Talking to The Daily Star on the sideline of the conference, HarvestPlus Director Howarth Bouis said, "Pakistan will be joining the bandwagon of biofortified crops by next year. Besides, China and Brazil are also growing biofortified crops."
"We're just beginning to scratch the surface… we want to increase access to these nutritious crops as quickly as possible. Now is the time to bring partners together to figure out how we do this together," said Howarth Bouis.
Though buoyant at renewed fund commitments from Gates Foundation and the UK Department for International Development, Howarth reckons that it would not be possible for HarvestPlus to have its footmarks on all the countries of the world but to scale up the biofortified crop production "we're partnering with other stakeholders, who can help develop and grow nutrient-rich crops in as many countries as possible."

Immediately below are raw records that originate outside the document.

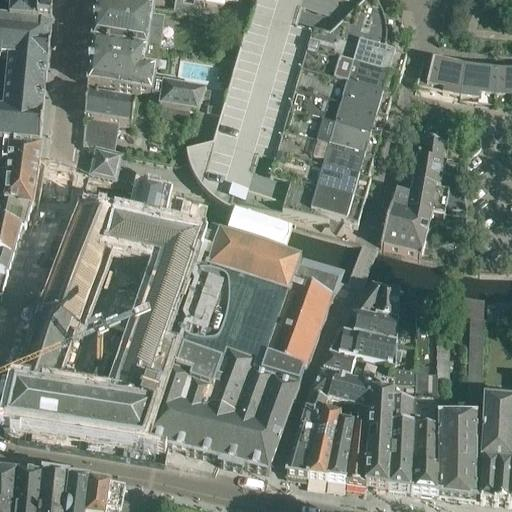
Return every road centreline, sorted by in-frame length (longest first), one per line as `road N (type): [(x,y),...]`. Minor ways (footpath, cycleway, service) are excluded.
road 1 (unclassified): [(269,503),(311,377),(371,242),(419,49)]
road 2 (residential): [(0,377),(66,160),(73,0)]
road 3 (residential): [(269,503),(0,451)]
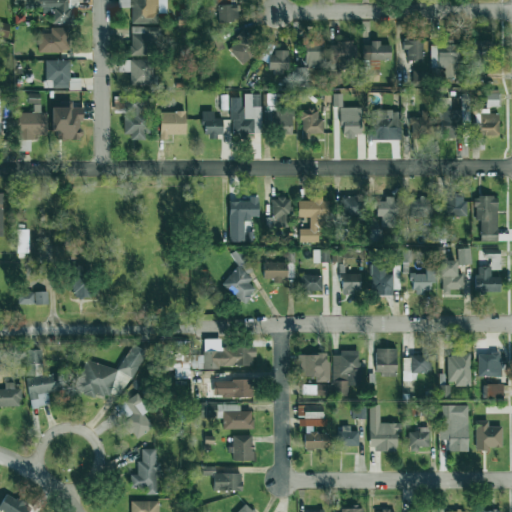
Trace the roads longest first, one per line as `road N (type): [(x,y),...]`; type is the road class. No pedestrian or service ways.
road 1 (residential): [(511,322),(0,328)]
road 2 (residential): [(511,166),(0,168)]
road 3 (residential): [(511,11),(275,11)]
road 4 (residential): [(511,480),(280,481)]
road 5 (residential): [(101,168),(99,0)]
road 6 (residential): [(280,481),(278,323)]
road 7 (residential): [(69,498),(99,461),(81,429),(45,438),(30,470)]
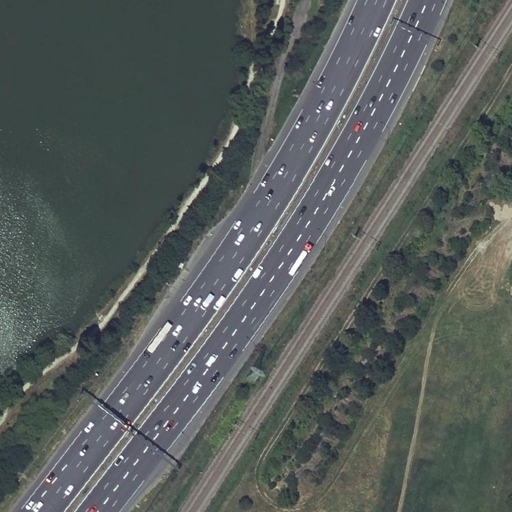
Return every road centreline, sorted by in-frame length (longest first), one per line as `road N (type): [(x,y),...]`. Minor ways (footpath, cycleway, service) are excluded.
road 1 (motorway): [(375,0),(227,265),(40,511)]
road 2 (motorway): [(96,511),(322,196),(425,0)]
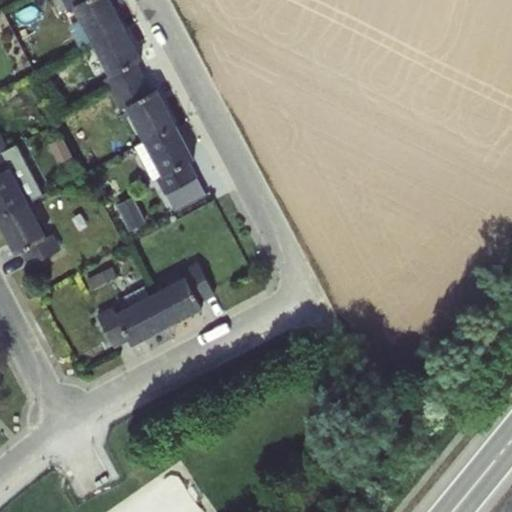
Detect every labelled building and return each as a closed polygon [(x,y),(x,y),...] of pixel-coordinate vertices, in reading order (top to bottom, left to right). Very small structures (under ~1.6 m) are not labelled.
[(74,7),(92,42),(126,25),(113,0),(63,0),(69,10),(74,7)] [(143,59),(126,25),(92,42),(109,75),(103,78),(111,94),(145,77),(137,62),(143,59)] [(152,92),(145,77),(111,94),(120,111),(125,108),(143,143),(177,126),(158,89),(152,92)] [(195,160),(177,126),(143,143),(133,147),(151,181),(154,178),(163,196),(175,210),(205,195),(189,163),(195,160)] [(0,153),(9,149),(0,133),(0,132),(0,153)] [(0,216),(29,202),(12,168),(17,166),(9,149),(0,153),(0,216)] [(134,225),(147,220),(135,195),(123,201),(134,225)] [(47,236),(29,202),(0,216),(0,229),(14,256),(19,253),(27,268),(61,251),(52,233),(47,236)] [(182,276),(147,294),(165,328),(202,309),(199,304),(214,296),(197,262),(180,271),(182,276)] [(131,345),(165,328),(147,294),(114,311),(112,305),(95,314),(112,347),(128,339),(131,345)]
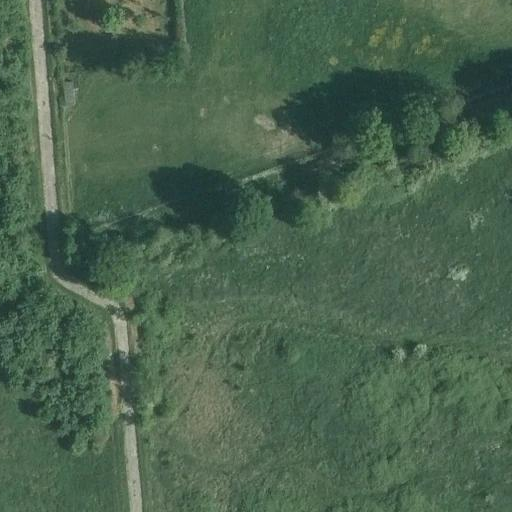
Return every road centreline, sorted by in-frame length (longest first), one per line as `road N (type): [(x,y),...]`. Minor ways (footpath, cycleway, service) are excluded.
road 1 (unclassified): [(511,90),(302,171)]
road 2 (track): [(302,171),(116,229)]
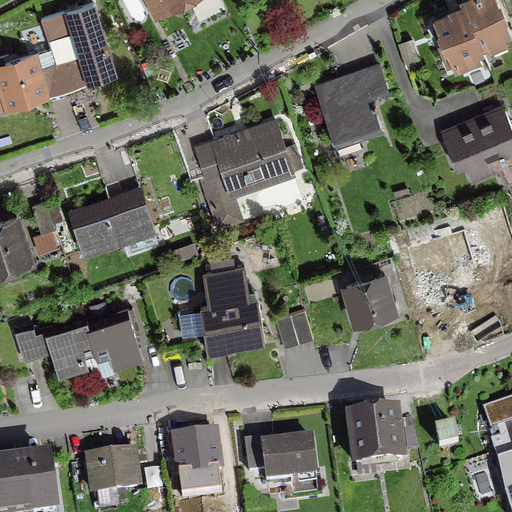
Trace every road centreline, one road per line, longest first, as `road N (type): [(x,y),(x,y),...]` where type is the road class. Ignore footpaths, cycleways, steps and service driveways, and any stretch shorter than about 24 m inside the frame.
road 1 (residential): [(511,345),(389,381),(0,431)]
road 2 (residential): [(0,176),(190,104),(381,0)]
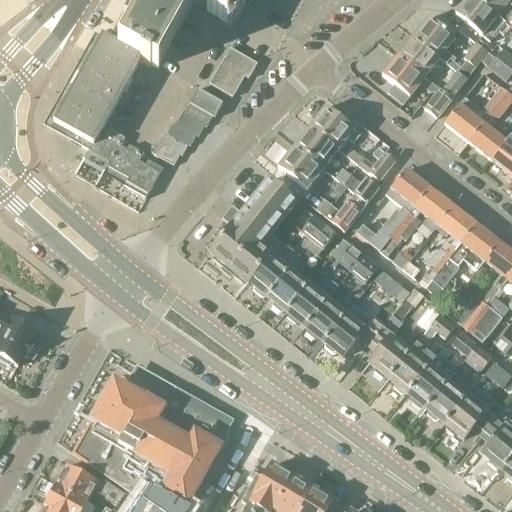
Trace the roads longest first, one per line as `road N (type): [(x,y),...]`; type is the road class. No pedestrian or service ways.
road 1 (secondary): [(448,511),(130,271)]
road 2 (secondary): [(114,292),(434,511)]
road 3 (residential): [(130,271),(317,69)]
road 4 (residential): [(511,225),(317,69)]
road 5 (secondary): [(130,271),(0,153)]
road 6 (secondary): [(0,194),(114,292)]
road 7 (residential): [(42,420),(114,292)]
road 8 (tertiary): [(0,107),(58,33),(60,5)]
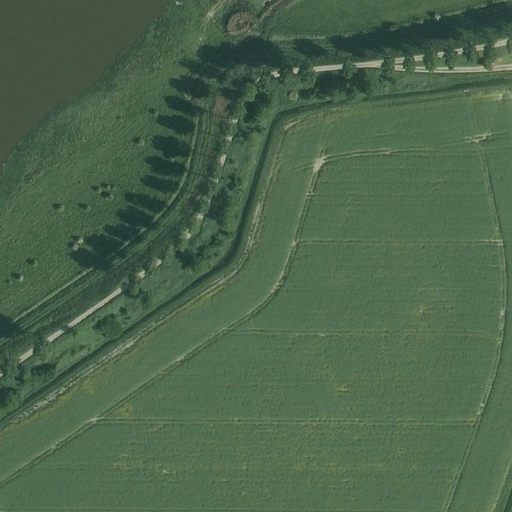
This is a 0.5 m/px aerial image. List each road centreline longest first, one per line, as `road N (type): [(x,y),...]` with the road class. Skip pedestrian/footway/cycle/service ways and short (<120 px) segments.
road 1 (track): [(0,371),(161,261),(200,214),(240,100),(261,76),(369,63)]
road 2 (track): [(369,63),(511,39)]
road 3 (track): [(369,63),(511,69)]
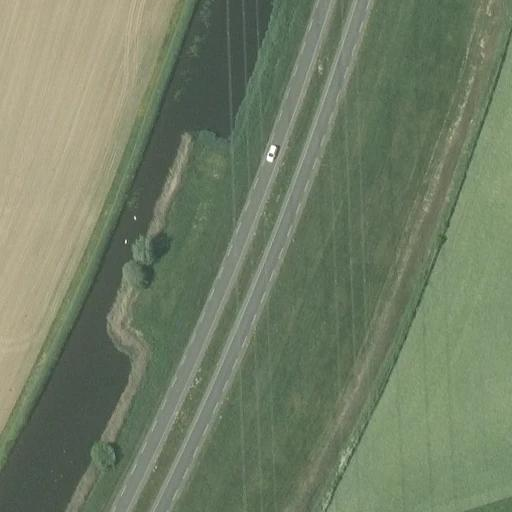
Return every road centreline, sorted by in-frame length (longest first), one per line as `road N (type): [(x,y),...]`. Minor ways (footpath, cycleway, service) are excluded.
road 1 (primary): [(325,0),(233,258),(120,511)]
road 2 (primary): [(160,511),(286,223),(363,0)]
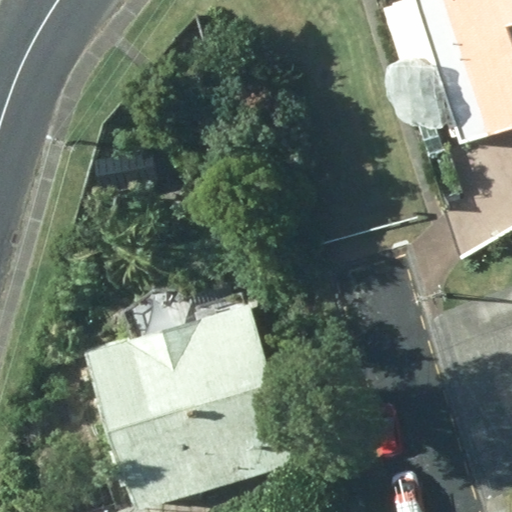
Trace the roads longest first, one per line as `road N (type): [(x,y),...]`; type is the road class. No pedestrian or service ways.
road 1 (residential): [(437,511),(373,283)]
road 2 (residential): [(0,116),(55,0)]
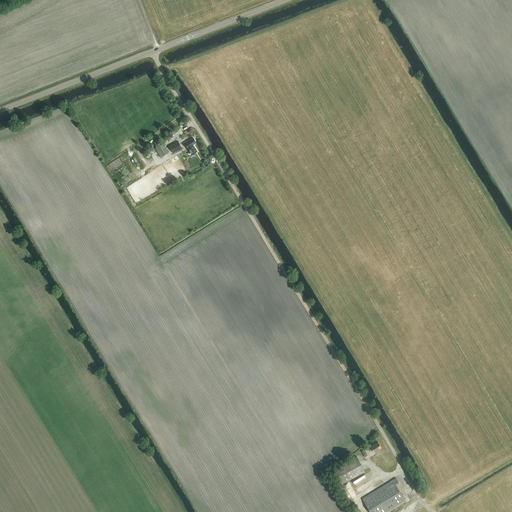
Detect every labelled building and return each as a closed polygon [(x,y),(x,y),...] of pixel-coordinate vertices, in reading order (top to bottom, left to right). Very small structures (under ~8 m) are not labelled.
[(192,146),(196,143),(193,138),(188,142),(187,141),(184,143),(188,149),(193,146),(192,146)] [(173,154),(182,149),(178,141),(169,146),(173,154)] [(168,152),(162,143),(155,148),(161,157),(168,152)] [(374,452),(382,448),(378,442),(371,447),(368,448),(370,451),(372,449),(374,452)] [(341,484),(364,471),(356,455),(333,468),(341,484)] [(370,511),(389,511),(406,502),(399,490),(396,485),(399,484),(396,478),(362,499),(370,511)]
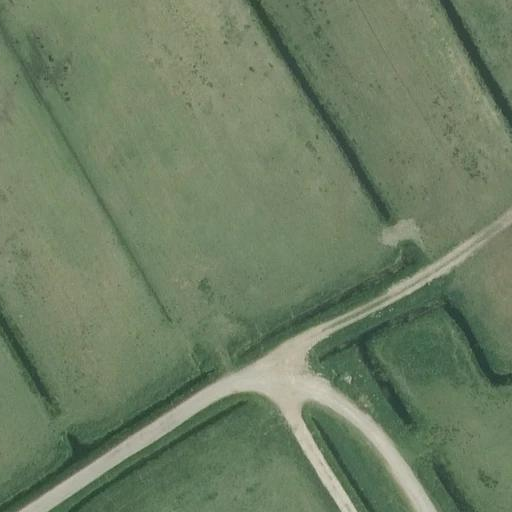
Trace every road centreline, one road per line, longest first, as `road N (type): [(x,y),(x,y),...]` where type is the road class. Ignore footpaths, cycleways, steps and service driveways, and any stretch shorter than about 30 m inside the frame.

Nigerian Agriculture Minister Dr Akinwumi Adesina, who is globally recognised for his efforts in improving African agriculture through innovative technologies, was one of the keynote speakers at the conference. Forbes Africa Person of the Year 2013, Dr Adesina pledged his determination to "make Nigeria the largest grower of biofortified crops".
Dr Md Alamgir Hossain, a chief scientific officer at the plant breeding division of BRRI, who led the long and arduous process of zinc biofortification in rice since 2003, was also among the participants of Kigali conference.
“In coming Aman season, we'll be distributing BRRI dhan62 [the zinc-rich rice] seeds among 10,000 selected rice growers in the country. Besides, we're also expecting that another rice variety, which is bred to give more zinc content and meant for Boro season, would get regulators' nod soon," Alamgir, also a post-doctoral fellow of the Manila-based International Rice Research Institute (IRRI), told The Daily Star.